20      The jury learned that the Town Car and both sets of license plate numbers were tied to Davis or his residence.  Davis’s fiancée, Matti, produced a key for the Town Car, on a key ring no less.  Police found a photograph of Davis and Matti beneath the loaded magazine.  All of this evidence linking Davis to the Town Car could suggest Davis either owned or exercised authority over the vehicle.  Further, Davis’s possession of a loaded pistol, and an additional loaded magazine, is evidence that he exercised control over the drugs for two reasons.  First, possession of a loaded weapon gave Davis the ability to exert control over any people or items in the car.  Second, the individually bagged cocaine provides a possible explanation for carrying the weapon and extra ammunition—it is no secret drug dealers often carry weapons.  These facts demonstrate there was sufficient evidence on which the jury could rely to conclude Davis possessed the cocaine.[9]

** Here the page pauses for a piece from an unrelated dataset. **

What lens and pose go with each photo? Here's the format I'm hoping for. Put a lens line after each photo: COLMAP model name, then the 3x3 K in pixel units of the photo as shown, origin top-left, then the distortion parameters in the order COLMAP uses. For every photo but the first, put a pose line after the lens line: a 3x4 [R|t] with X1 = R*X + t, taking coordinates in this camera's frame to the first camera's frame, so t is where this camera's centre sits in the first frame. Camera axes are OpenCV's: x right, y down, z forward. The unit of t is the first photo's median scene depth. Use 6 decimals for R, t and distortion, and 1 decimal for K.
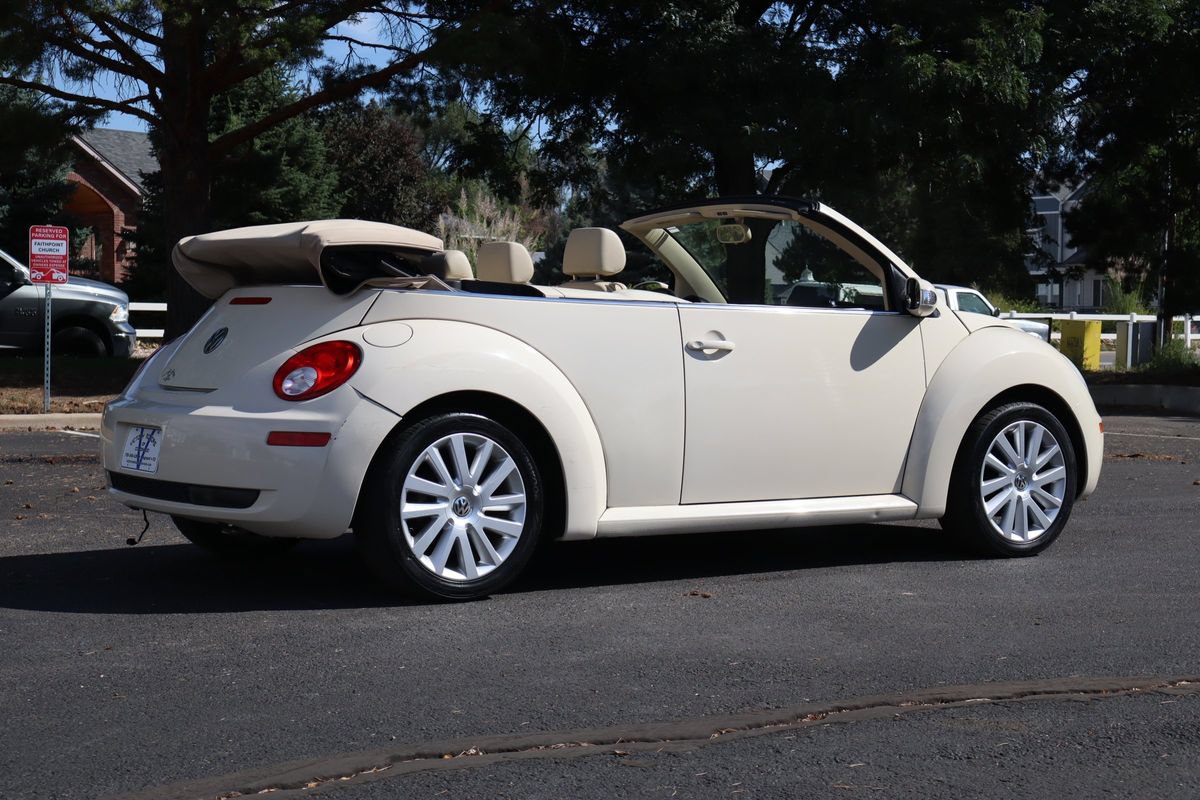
lens RADIAL K [[2048.5, 0, 536.2], [0, 2048.5, 400.0], [0, 0, 1]] dist [0.028273, 0.018543]
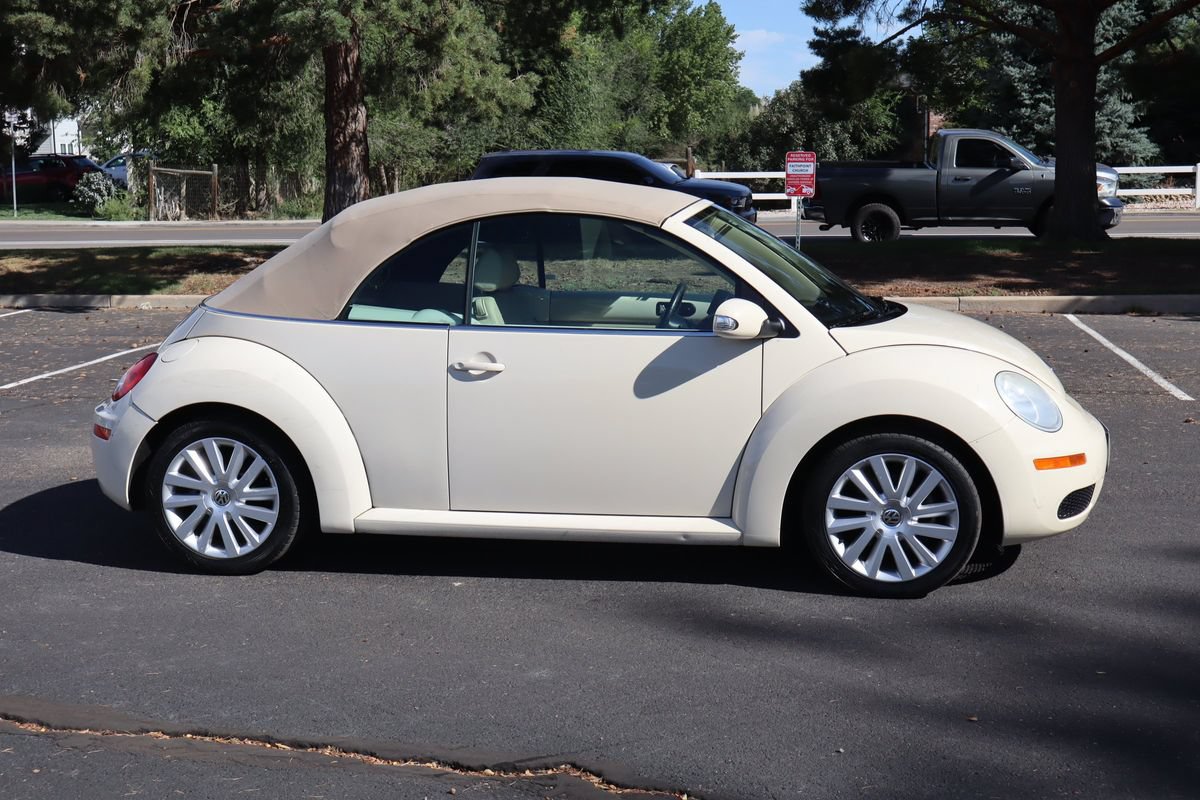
lens RADIAL K [[1591.5, 0, 549.7], [0, 1591.5, 400.0], [0, 0, 1]] dist [0.007177, 0.008222]
pose [[0.715684, 0.090846, -0.692491, 0.726926], [-0.006461, 0.992323, 0.123503, -0.118576], [0.698394, -0.083915, 0.710777, 0.457925]]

            By the Court.—Judgment and order reversed in part; affirmed in part, and cause remanded with directions.

            This opinion will not be published.  See Wis. Stat. Rule 809.23(1)(b)5.     


 



[1]  Judge Thomas Cane presided over the judgment proceedings.  Judge Vincent K. Howard presided over the postconviction proceedings.

[2]  Davis was also convicted of possession of a firearm by a felon and two counts of felony bail jumping.  Davis does not challenge the firearm possession conviction, and the circuit court has already granted a new trial on the bail jumping charges.

[3]  Malcolm’s last name is also Davis.  We refer to him by his first name to avoid confusion.

[4]  Joling further explained the two vehicles only bore rear license plates, with one containing annual registration stickers and the other not.

[5]  All references to the Wisconsin Statutes are to the 2009-10 version unless otherwise noted.

[6]  Wisconsin JI—Criminal 1320 (May 2005), like all jury instructions, constitutes only persuasive authority.  See State v. Rardon, 185 Wis. 2d 701, 706, 518 N.W.2d 330 (Ct. App. 1994).  However, the definition used therein comes from Wis. Stat. § 939.22(10).  See Wis JI—Criminal 1320 cmt. n.1 (May 2005); see also Wis JI—Criminal 910 cmt. (May 2009) (citing 1953 Judiciary Committee Report on the Criminal Code) (explaining rationale for the definition).

[7]  The court further recited legislative history regarding the criminal negligence standard:

The difference between a high degree of negligence and ordinary negligence is one of degree.  The primary function of the ordinary negligence concept is determining whether a person should be required to pay damages.  The function of the negligence concept in the criminal law is in determining the sort of conduct which is, although inadvertent, sufficiently dangerous to warrant criminal sanction.  Since the emphasis in both cases is upon the conduct and not the state of mind of the actor, it follows that the distinction should be based upon the dangerousness of the conduct; that is, for a high degree of negligence the conduct must contain a greater risk of harm than is necessary to form a basis for tort liability only.

Hart v. State, 75 Wis. 2d 371, 383 n.4, 249 N.W.2d 810 (1977) (quoting Comments, Judiciary Committee Report on The Criminal Code (Wis. Legislative Council 1953), sec. 339.25).

[8]  By relying on the pistol’s fall and discharge as evidence of Davis’s preceding negligence, the State’s theory is essentially reduced to one of res ipsa loquitur.  We are aware of no authority suggesting this torts theory of ordinary negligence is applicable to the heightened criminal negligence standard, where the standard of proof is beyond a reasonable doubt.

[9]  Because we conclude there was sufficient evidence to convict Davis directly of possession, we need not address whether he could also be convicted as a party to the crime.  See State v. Castillo, 213 Wis. 2d 488, 492, 570 N.W.2d 44 (1997) (appellate courts not required to address every issue raised when one issue is dispositive).